[Data to process]:
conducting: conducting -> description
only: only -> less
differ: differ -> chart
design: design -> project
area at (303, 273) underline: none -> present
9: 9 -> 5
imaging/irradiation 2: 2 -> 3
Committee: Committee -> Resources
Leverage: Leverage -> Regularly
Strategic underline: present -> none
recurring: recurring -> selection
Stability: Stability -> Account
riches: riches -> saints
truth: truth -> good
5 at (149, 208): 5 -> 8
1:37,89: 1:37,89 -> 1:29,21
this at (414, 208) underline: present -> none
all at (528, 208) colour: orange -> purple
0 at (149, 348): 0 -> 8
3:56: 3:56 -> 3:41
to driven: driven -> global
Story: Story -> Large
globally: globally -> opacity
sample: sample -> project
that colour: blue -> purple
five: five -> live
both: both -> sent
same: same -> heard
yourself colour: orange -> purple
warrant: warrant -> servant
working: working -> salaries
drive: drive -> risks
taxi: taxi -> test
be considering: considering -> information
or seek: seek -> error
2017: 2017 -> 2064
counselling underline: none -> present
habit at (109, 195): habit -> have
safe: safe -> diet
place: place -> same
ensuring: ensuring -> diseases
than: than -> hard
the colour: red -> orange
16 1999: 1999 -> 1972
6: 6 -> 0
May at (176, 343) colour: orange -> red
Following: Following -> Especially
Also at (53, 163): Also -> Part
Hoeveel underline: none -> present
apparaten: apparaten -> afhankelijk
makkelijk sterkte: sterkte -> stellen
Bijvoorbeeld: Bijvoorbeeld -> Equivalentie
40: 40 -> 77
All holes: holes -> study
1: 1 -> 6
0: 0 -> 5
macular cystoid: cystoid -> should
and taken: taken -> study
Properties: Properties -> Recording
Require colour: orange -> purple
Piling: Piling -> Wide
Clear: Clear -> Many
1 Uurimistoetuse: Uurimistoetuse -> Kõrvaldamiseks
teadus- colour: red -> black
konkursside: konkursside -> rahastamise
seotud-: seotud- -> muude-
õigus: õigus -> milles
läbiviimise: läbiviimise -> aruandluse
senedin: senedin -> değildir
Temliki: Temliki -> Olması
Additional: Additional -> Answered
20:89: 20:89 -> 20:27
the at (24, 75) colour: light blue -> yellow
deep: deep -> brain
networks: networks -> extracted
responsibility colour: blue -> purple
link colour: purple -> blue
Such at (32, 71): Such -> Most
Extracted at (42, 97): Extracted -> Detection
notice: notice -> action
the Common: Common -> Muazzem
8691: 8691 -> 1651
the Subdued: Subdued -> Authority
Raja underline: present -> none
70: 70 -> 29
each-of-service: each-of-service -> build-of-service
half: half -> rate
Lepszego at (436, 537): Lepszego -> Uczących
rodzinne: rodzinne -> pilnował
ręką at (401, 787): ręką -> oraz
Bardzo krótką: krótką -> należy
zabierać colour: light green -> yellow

[Task statement]: Could you give again, word for word, the lines of the material starting at its first line and ending at the line that contains "2017: 2017 -> 2064", with both of those lines included?

[Reply to the exercise]:
conducting: conducting -> description
only: only -> less
differ: differ -> chart
design: design -> project
area at (303, 273) underline: none -> present
9: 9 -> 5
imaging/irradiation 2: 2 -> 3
Committee: Committee -> Resources
Leverage: Leverage -> Regularly
Strategic underline: present -> none
recurring: recurring -> selection
Stability: Stability -> Account
riches: riches -> saints
truth: truth -> good
5 at (149, 208): 5 -> 8
1:37,89: 1:37,89 -> 1:29,21
this at (414, 208) underline: present -> none
all at (528, 208) colour: orange -> purple
0 at (149, 348): 0 -> 8
3:56: 3:56 -> 3:41
to driven: driven -> global
Story: Story -> Large
globally: globally -> opacity
sample: sample -> project
that colour: blue -> purple
five: five -> live
both: both -> sent
same: same -> heard
yourself colour: orange -> purple
warrant: warrant -> servant
working: working -> salaries
drive: drive -> risks
taxi: taxi -> test
be considering: considering -> information
or seek: seek -> error
2017: 2017 -> 2064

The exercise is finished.